Andrew Liverod’s review published on Letterboxd:
"You found paradise in America. You had a good trade, you made a good living. The police protected you and there were courts of law. So you didn't need a friend like me. Now you come and say "Don Corleone, give me justice." But you don't ask with respect. You don't offer friendship. You don't even think to call me "Godfather." You come into my house on the day my daughter is to be married and you ask me to do murder - for money."
Filled with love, honour, betrayal and death The Godfather is structured very much like an opera and is the film that set the template for every subsequent Mafia and gangster film. Pinochle, cannoli, sleeping with the fishes, offers you cannot refuse - you heard them here first.
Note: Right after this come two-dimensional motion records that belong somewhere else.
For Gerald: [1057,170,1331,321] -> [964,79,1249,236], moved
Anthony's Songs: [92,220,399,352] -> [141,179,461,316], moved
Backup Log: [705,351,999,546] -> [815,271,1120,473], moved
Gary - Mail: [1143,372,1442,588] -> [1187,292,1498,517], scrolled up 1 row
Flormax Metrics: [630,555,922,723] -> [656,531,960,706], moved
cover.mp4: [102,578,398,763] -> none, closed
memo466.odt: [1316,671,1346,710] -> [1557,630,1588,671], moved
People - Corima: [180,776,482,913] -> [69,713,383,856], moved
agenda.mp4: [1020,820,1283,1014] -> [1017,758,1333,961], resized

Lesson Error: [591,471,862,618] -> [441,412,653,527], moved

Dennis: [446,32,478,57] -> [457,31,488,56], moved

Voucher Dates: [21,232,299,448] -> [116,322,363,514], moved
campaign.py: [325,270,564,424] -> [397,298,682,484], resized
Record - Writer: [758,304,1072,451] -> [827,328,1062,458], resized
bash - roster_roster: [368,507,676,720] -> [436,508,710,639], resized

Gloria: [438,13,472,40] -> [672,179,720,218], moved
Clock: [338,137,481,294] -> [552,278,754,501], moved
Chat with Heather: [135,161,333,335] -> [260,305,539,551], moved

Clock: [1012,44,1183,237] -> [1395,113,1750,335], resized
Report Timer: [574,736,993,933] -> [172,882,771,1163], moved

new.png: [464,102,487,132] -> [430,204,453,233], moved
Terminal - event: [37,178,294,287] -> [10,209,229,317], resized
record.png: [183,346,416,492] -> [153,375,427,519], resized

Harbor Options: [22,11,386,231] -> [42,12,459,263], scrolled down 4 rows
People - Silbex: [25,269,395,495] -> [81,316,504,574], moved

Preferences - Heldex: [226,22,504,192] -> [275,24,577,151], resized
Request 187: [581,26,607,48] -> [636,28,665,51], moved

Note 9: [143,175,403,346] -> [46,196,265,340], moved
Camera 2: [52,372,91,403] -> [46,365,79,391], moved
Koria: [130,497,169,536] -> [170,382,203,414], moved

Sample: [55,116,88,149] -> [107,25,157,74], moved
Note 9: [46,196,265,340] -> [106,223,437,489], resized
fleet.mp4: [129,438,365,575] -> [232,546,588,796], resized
An obvious comparison would be with Goodfellas but where Scorsese's film is brash, fast and in your face, The Godfather is slower, theatrical and considered. Goodfellas is the Shangri-las' Leader of the Pack and The Godfather is Mascagni's Cavalleria Rusticana. Which do I prefer? I don't know, I really don't, but I seem to remember reading that the real Mafia had a bit of a soft spot for The Godfather and I really wouldn't want to go against them!
Filled with great performances, editing, composition and a terrific middle-8 set in Sicily, the Godfather never seems like a three hour film and is one that you'll watch again and again.